Setting The Scene For Our New Product Launches

In order to comply with the latest COVID-19 guidelines, we took a new angle on shooting the photography and video for our latest product launches.

Countless hours of dedication go into creating the best possible experience when we launch new products for our customers. And in the last few months, we’ve managed to launch three!

When debuting our new photo tiles, calendars and glass ornaments, it was important to show how they would look in a real home. Since all three are items that will be proudly displayed in homes across the globe, it was important to give people a feel for what they’d look like on their own walls or Christmas tree.

A living room set

Just one thing stood in our way. Due to COVID-19, larger-scale location shoots had become significantly more challenging. And after weighing up the pros and cons, we agreed the best route forward was to actually build a home within our studio.

OK, OK. Not the whole home, but an illusion of it that would cleverly give our customers just enough of a peek inside to see how our new products were hanging.

A bedroom scene from our studio

Whilst much of our team had been working remotely, it was important to have most of the set design agreed prior to purchasing a single wood batten. We built a to-scale 3D model of how the set would work, solving build restrictions due to space whilst simultaneously deciding on furniture, propping and camera angles.

Once we’d laid the flooring, the walls were constructed using large 8ft x 4ft theatre flats. After three days and a whole load of filler, we had the skeleton of our set. It was paramount that the set was as versatile as possible, giving us the ability to morph into multiple rooms of a home with a quick lick of paint.
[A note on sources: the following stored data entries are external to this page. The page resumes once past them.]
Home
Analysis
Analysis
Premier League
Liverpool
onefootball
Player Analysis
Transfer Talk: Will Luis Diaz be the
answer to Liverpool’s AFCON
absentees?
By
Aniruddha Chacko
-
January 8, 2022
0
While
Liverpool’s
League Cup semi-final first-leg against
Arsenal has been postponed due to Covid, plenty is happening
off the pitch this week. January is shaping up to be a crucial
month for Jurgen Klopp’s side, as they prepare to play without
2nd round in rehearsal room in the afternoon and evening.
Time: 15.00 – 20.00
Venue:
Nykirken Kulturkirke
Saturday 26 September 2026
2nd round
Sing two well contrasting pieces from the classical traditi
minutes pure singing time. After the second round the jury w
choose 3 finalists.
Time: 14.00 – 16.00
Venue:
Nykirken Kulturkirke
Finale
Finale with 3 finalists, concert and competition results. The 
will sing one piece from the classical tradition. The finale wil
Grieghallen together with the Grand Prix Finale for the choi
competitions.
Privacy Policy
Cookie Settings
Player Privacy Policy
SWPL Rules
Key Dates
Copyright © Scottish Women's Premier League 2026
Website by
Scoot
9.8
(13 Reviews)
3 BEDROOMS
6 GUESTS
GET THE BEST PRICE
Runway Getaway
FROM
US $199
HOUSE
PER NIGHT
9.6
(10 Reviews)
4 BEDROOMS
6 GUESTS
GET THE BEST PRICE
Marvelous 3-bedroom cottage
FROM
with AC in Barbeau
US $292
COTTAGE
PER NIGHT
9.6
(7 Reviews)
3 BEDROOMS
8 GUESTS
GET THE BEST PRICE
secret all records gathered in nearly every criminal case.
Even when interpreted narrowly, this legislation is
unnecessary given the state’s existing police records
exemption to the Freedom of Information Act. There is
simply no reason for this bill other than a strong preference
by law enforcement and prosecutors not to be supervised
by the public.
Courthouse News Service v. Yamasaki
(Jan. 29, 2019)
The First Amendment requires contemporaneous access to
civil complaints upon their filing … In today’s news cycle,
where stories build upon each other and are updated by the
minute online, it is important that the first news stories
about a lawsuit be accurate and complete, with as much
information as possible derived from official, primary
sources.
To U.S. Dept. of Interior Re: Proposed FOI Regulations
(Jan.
We, therefore, made the set much wider than we initially needed, so we could shoot both with and without the doorframe, to further aid the illusion of multiple spaces.

Popsa photo tiles on a wall

After hours of sanding, painting and furniture building, we were finally ready to shoot. The final touch to make the space feel as real as possible, was lighting -- with shards of harsh sunlight illuminating the wall, brightening up the space and welcoming in some wintry vibes. Just in time for Christmas.